▸ **Work instructions**
Copy every entry exactly as given, minus the images.

▸ **Records shown**
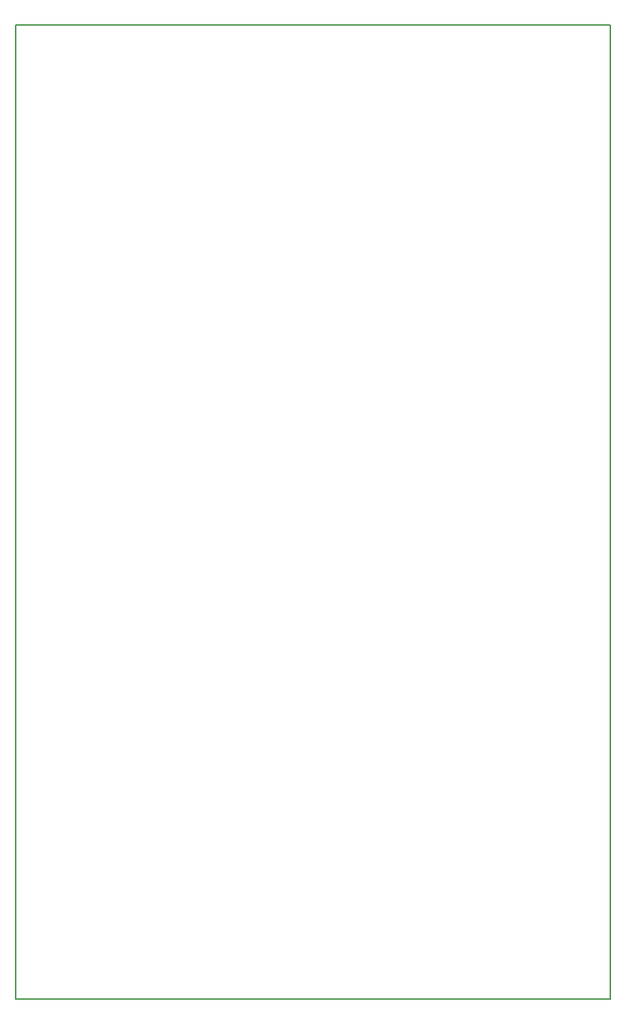
<source format=gbo>
G04 MADE WITH FRITZING*
G04 WWW.FRITZING.ORG*
G04 DOUBLE SIDED*
G04 HOLES PLATED*
G04 CONTOUR ON CENTER OF CONTOUR VECTOR*
%ASAXBY*%
%FSLAX23Y23*%
%MOIN*%
%OFA0B0*%
%SFA1.0B1.0*%
%ADD10R,2.787520X4.555870X2.771520X4.539870*%
%ADD11C,0.008000*%
%LNSILK0*%
G90*
G70*
G54D11*
X4Y4552D02*
X2784Y4552D01*
X2784Y4D01*
X4Y4D01*
X4Y4552D01*
D02*
G04 End of Silk0*
M02*
</source>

▸ **Response box**
<source format=gbo>
G04 MADE WITH FRITZING*
G04 WWW.FRITZING.ORG*
G04 DOUBLE SIDED*
G04 HOLES PLATED*
G04 CONTOUR ON CENTER OF CONTOUR VECTOR*
%ASAXBY*%
%FSLAX23Y23*%
%MOIN*%
%OFA0B0*%
%SFA1.0B1.0*%
%ADD10R,2.787520X4.555870X2.771520X4.539870*%
%ADD11C,0.008000*%
%LNSILK0*%
G90*
G70*
G54D11*
X4Y4552D02*
X2784Y4552D01*
X2784Y4D01*
X4Y4D01*
X4Y4552D01*
D02*
G04 End of Silk0*
M02*
</source>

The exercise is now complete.